Now I've modified the code as follows, but the style is still quite different from the example image:
ori_image: https://civitai.com/images/69462418
my_image: https://imgur.com/a/FgpzaAv
=========The code I use:
config_path = "anime_illust_diffusion_xl"
model_path = "Nova_Flat_XL_02.safetensors"
pipe = StableDiffusionXLPipeline.from_single_file(
model_path,
dtype=torch.bfloat16,
config=config_path,
local_files_only=True)
pipe.scheduler = EulerAncestralDiscreteScheduler.from_config(
pipe.scheduler.config
)
prompt="masterpiece, best quality, amazing quality, very aesthetic, high resolution, ultra-detailed, absurdres, newest, scenery, (dappled sunlight:1.2), rim light, backlit, dramatic shadow, 1girl, long blonde hair, blue eyes, shiny eyes, parted lips, medium breasts, puffy sleeve white dress, forest, flowers, white butterfly, looking at viewer, leaning side against tree, vines, green, arms, upper body, close-up, dutch angle, shiny skin, BREAK, eyes, lips, dramatic shadow, detailed eyes, detailed hair, depth of field, vignetting, volumetric lighting"
negative_prompt = "modern, recent, old, oldest, cartoon, graphic, text, painting, crayon, graphite, abstract, glitch, deformed, mutated, ugly, disfigured, long body, lowres, bad anatomy, bad hands, missing fingers, extra fingers, extra digits, fewer digits, cropped, very displeasing, (worst quality, bad quality:1.2), sketch, jpeg artifacts, signature, watermark, username, (censored, bar_censor, mosaic_censor:1.2), simple background, conjoined, bad ai-generated"
clip_skip = 2
( prompt_embeds,
prompt_neg_embeds,
pooled_prompt_embeds,
negative_pooled_prompt_embeds
) = get_weighted_text_embeddings_sdxl(
pipe,
prompt = prompt,
neg_prompt = negative_prompt,
clip_skip=clip_skip)
generator = torch.Generator("cuda").manual_seed(1909963142)
with torch.no_grad():
images = pipe(
prompt_embeds = prompt_embeds,
pooled_prompt_embeds = pooled_prompt_embeds,
negative_prompt_embeds = negative_prompt_embeds,
negative_pooled_prompt_embeds = negative_pooled_prompt_embeds,
height = 1216,
width= 832,
num_inference_steps=20,
guidance_scale=4.5,
num_images_per_prompt=2,
generator = generator
).images
@baijin02 Use cpu instead for the generator
eg.) generator = torch.Generator("cpu").manual_seed(1909963142)

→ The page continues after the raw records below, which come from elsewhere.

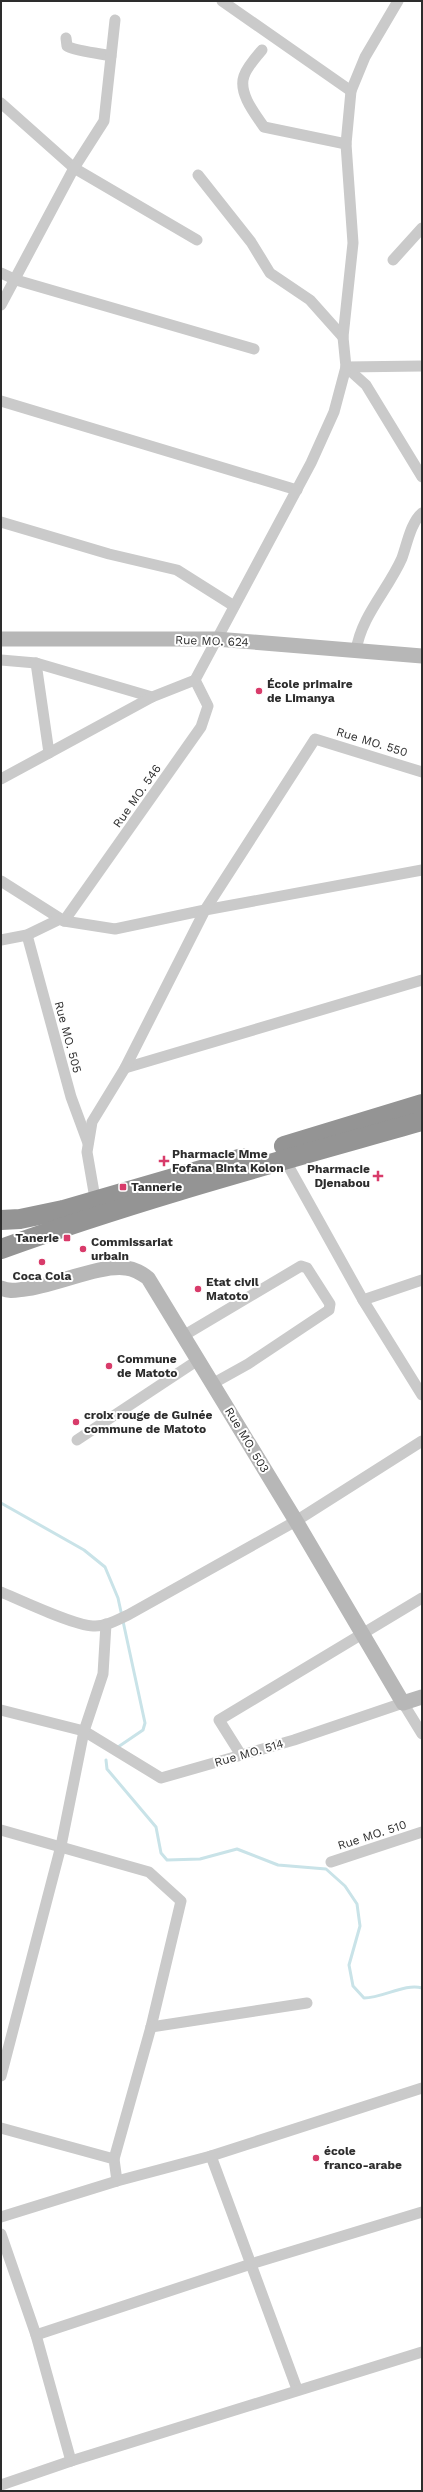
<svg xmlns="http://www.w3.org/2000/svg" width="423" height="2492" font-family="'Work Sans',sans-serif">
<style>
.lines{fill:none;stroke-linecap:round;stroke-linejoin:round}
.stream{stroke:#c9e3e8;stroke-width:3}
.street{stroke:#cacaca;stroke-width:11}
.secondary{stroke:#b7b7b7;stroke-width:15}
.highway{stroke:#949494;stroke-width:20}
.poi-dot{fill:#d83b6a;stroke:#fff;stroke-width:1.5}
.labels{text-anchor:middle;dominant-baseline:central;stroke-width:4;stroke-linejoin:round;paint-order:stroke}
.street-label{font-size:12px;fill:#2d2d2d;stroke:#fff}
.poi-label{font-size:12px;font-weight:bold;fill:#2d2d2d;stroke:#fff;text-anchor:start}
</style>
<rect width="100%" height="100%" fill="#fff"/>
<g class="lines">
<!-- stream -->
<g class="stream">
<path d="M1,1503L84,1550L105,1567L118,1598L145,1723L143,1730L118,1747"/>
<path d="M106,1760L107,1769L156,1827L161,1853L167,1860L200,1859L237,1849L278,1865L326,1869L345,1886L357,1904L360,1926L349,1965L353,1986L364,1998C383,1998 405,1983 422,1988"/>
</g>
<!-- street -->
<g class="street">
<path d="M222,1L351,91"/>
<path d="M66,38L67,46C74,51 100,53 111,56"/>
<path d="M262,50C256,57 247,67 244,76C238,93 255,114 264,127L346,144"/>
<path d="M1,103L74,168L197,240"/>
<path d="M198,175L251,242L270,273L310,300L343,337"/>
<path d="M393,260L422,228"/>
<path d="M1,273L16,280L254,349"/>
<path d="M1,305L74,168L104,121L115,20"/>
<path d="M346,367L366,385L422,477"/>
<path d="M346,367L422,366"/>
<path d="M1,401L297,490"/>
<path d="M1,522L109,554L177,570L234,606"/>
<path d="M356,651C361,616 388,590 402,558C407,544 411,522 422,513"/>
<path d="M1,660L36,663L152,697"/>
<path d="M36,663L49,753"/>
<path d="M1,779L152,697L195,680L311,463L334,412L346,367L343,337L353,243L346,144L351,91L365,57L398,1"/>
<path d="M1,881L64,921L115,929L205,910L422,870"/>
<path d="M64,921L201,727L208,706L195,680"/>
<path d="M27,935L71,1097L88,1143"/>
<path d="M1,940L27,935L60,919"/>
<path d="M125,1068L422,980"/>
<path d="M285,1160L363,1300L422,1395"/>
<path d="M96,1204L87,1152L92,1122L125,1068L205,910L315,739L422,772"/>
<path d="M363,1300L422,1280"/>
<path d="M183,1336L301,1266L307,1268L330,1304L329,1310L248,1364L212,1384"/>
<path d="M77,1440L198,1360"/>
<path d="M1,1592C20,1600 75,1626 93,1626C105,1627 117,1620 128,1615L296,1521L422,1441"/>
<path d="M1,1710L84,1731L161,1778L294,1740L403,1703L422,1734"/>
<path d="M241,1755L219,1720L422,1598"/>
<path d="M1,1830L149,1872L181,1901L151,2027L114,2159"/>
<path d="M331,1862L422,1832"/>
<path d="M151,2027L307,2003"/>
<path d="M1,2076L61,1846L84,1731L103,1674L106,1624"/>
<path d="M1,2128L114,2159L117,2181"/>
<path d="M211,2156L297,2389"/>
<path d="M1,2217L117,2181L211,2156L422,2088"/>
<path d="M1,2234L36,2335L71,2461"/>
<path d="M36,2335L251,2264L422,2212"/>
<path d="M1,2485L71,2461L422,2352"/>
</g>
<!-- secondary -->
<g class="secondary">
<path d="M1,639H216L422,656"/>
<path d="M1,1288C9,1292 16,1290 25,1289C53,1286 101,1264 126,1268C135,1269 141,1273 148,1278L296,1521L403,1703L422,1697"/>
</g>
<!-- highway -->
<g class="highway">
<path d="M284,1146L422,1104"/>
<path d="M1,1220L20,1219L63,1210L242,1158"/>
<path d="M1,1249C139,1199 281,1161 422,1121"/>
</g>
</g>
<!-- markers -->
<g class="poi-dot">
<circle cx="259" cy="691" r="4"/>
<path d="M162 1155h4v4h4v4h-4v4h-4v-4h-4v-4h4z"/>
<path d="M376 1170h4v4h4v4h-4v4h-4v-4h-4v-4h4z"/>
<rect x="119" y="1183" width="8" height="8" rx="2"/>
<rect x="63" y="1234" width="8" height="8" rx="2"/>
<circle cx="83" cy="1249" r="4"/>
<circle cx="42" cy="1262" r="4"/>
<circle cx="198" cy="1289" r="4"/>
<circle cx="109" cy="1366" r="4"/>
<circle cx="76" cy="1422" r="4"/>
<circle cx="316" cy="2158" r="4"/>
</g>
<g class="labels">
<!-- street labels -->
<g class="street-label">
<text transform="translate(212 641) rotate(2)">Rue MO. 624</text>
<text transform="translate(372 742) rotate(17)">Rue MO. 550</text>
<text transform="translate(137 796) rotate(-55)">Rue MO. 546</text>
<text transform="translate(68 1037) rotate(75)">Rue MO. 505</text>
<text transform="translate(247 1440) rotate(59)">Rue MO. 503</text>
<text transform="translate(249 1753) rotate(-16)">Rue MO. 514</text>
<text transform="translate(372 1835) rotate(-18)">Rue MO. 510</text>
</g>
<!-- poi labels -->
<g class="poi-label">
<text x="267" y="684">École primaire<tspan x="267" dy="14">de Limanya</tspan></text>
<text x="172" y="1154">Pharmacie Mme<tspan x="172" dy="14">Fofana Binta Kolon</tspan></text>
<text x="370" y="1169" text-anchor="end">Pharmacie<tspan x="370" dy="14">Djenabou</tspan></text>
<text x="131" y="1187">Tannerie</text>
<text x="59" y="1238" text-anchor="end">Tanerie</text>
<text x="91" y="1242">Commissariat<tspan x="91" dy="14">urbain</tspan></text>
<text x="42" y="1276" text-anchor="middle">Coca Cola</text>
<text x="206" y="1282">Etat civil<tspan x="206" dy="14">Matoto</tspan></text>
<text x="117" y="1359">Commune<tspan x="117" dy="14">de Matoto</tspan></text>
<text x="84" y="1415">croix rouge de Guinée<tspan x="84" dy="14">commune de Matoto</tspan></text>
<text x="324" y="2151">école<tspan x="324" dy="14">franco-arabe</tspan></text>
</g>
</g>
<!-- border -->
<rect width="423" height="2492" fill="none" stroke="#2d2d2d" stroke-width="4"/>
</svg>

Pipe itself on cuda, only generator is on the cpu
Also, I use 768x1344 and then I hires it with x1.5 0.4 denoise 40 steps
I have resolved the aforementioned issues, which are due to the implementation of the diffusers library.
1. The diffusers library's sdxl pipeline defaults to clip=-2. This means that when you pass clip=-2, it actually results in clip=-4. You should use the infinite prompt pipeline from the clip=0.
2. diffusers library instead. The handling of BREAK is incorrect; you can remove the BREAK from the prompt.
我已经解决了上述问题,这是diffusers库的实现导致的。
1.diffuers库的sdxl pipeline默认就是clip=-2的,也就是说你传入clip=-2,其实此时clip=-4,你应该传入clip=0。
2.diffusers库的无限长prompt管道,对BREAK的处理是错误的,可以把提示词中的BREAK删去。